Nous n’espérions pas un miracle, mais certainement une première biomédicale. Jamais il n’y avait eu de vaccin contre un coronavirus. Aucun vaccin d’aucun type n’avait même été développé, testé, fabriqué et déployé dans le calendrier dont nous avions besoin en 2020. Mais notre foi n’était pas aveugle. Il y avait des raisons d’espérer.
(…)
La réponse de la communauté scientifique au coronavirus restera comme une des réussites collectives les plus remarquables dans l’histoire de l’humanité. Après quarante heures de travail ininterrompues, le 5 janvier, une équipe dirigée par le professeur Yong-Zhen Zhang, de l’Université de Fudan, à Shanghai, séquençait le code génétique du virus. À ce moment-là, les autorités chinoises essayaient encore d’étouffer la dérangeante nouvelle. Pour sortir de l’impasse, le samedi 11 janvier, les collaborateurs australiens de Zhang publiaient la séquence en ligne. Zhang fut sanctionné pour son indiscipline mais l’information avait franchi les murs. Le travail sur ce qui deviendrait le vaccin ARN messager ou ARNm de Moderna commencerait le 13 janvier. En Allemagne, celui de Pfizer/BioNTech était aussi mappé en quelques jours, comme celui développé par l’université d’Oxford.

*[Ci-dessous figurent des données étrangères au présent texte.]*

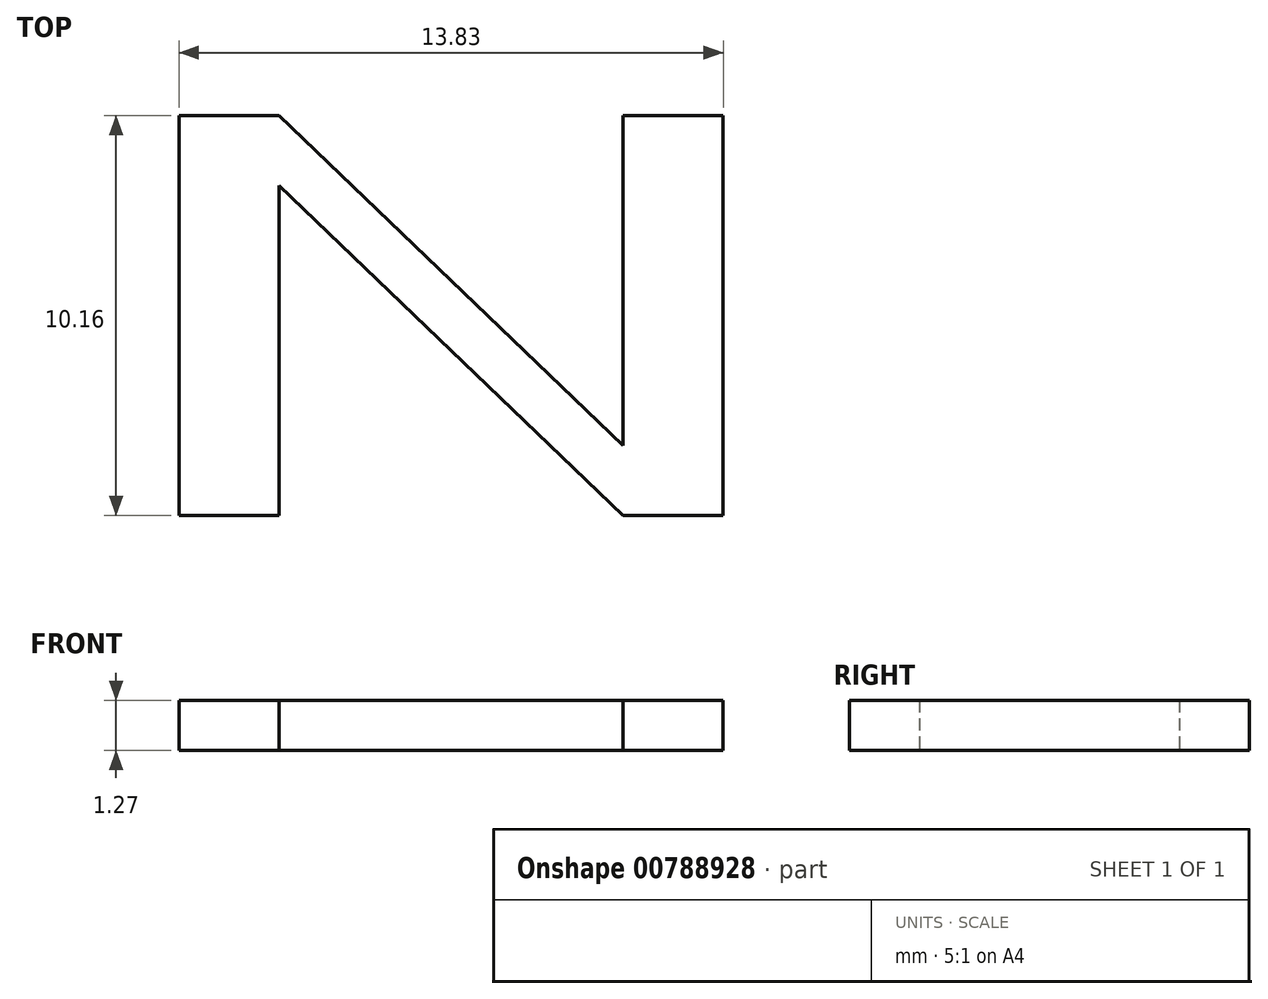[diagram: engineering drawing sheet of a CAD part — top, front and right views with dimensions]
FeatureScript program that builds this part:
annotation { "Feature Type Name" : "Feature", "Feature Type Description" : "" }
export const myFeature = defineFeature(function(context is Context, id is Id, definition is map)
    precondition{}
    {
        {
            var Q0;
            Q0=qCreatedBy(makeId("Top.planeOp"),FACE);
            var sketch = newSketch(context, id + "F0", { "sketchPlane" : qUnion([Q0])});
            skLineSegment(sketch, "E0.bottom", {"start": v(-6.65, 4.2) * mm, "end": v(-4.1, 4.2) * mm});
            skLineSegment(sketch, "E0.top", {"start": v(-6.65, -5.96) * mm, "end": v(-4.1, -5.96) * mm});
            skLineSegment(sketch, "E0.left", {"start": v(-6.65, 4.2) * mm, "end": v(-6.65, -5.96) * mm});
            skLineSegment(sketch, "E0.right", {"start": v(-4.1, 4.2) * mm, "end": v(-4.1, -5.96) * mm});
            skLineSegment(sketch, "E1.bottom", {"start": v(4.64, 4.2) * mm, "end": v(7.18, 4.2) * mm});
            skLineSegment(sketch, "E1.top", {"start": v(4.64, -5.96) * mm, "end": v(7.18, -5.96) * mm});
            skLineSegment(sketch, "E1.left", {"start": v(4.64, 4.2) * mm, "end": v(4.64, -5.96) * mm});
            skLineSegment(sketch, "E1.right", {"start": v(7.18, 4.2) * mm, "end": v(7.18, -5.96) * mm});
            skLineSegment(sketch, "E2", {"start": v(-4.1, 2.42) * mm, "end": v(4.64, -5.96) * mm});
            skLineSegment(sketch, "E3", {"start": v(-4.1, 4.2) * mm, "end": v(4.64, -4.18) * mm});
            skSolve(sketch);
        }
        {
            var Q0;
            Q0 = qSketchRegion(id + "F0", true);
            extrude(context, id + "F1", {"entities" : qUnion([Q0]), "depth" : 1.27 * mm, "offsetDistance" : 25.4 * mm});
        }
    });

Bien avant que l’épidémie se fût muée en pandémie, les scientifiques avaient dans leurs tiroirs un plan pour un antidote. Mais avoir une formule et avoir un vaccin dont l’efficacité et la sûreté ont été dûment testées et qui peut être produit à grande échelle sont deux choses très différentes. Le drame du vaccin contre le coronavirus était que, pour la première fois, les trois processus – le développement, les essais et la montée en charge de la production – devaient se faire concomitamment, sur une échelle suffisante pour pouvoir couvrir le moment venu la totalité de la population mondiale, et alors même que la pandémie continuait de progresser. Si les chercheurs ont pu trouver une solution aussi vite, c’est en partie parce que la recherche fondamentale et les tests précliniques sur des modèles animaux avaient été faits en 2003 en réponse à la pandémie de SRAS. La crise du SRAS s’était résorbée avant que le développement d’un vaccin ne fût arrivé à son terme. Cette fois, la vitesse de la course au vaccin fut sans précédent.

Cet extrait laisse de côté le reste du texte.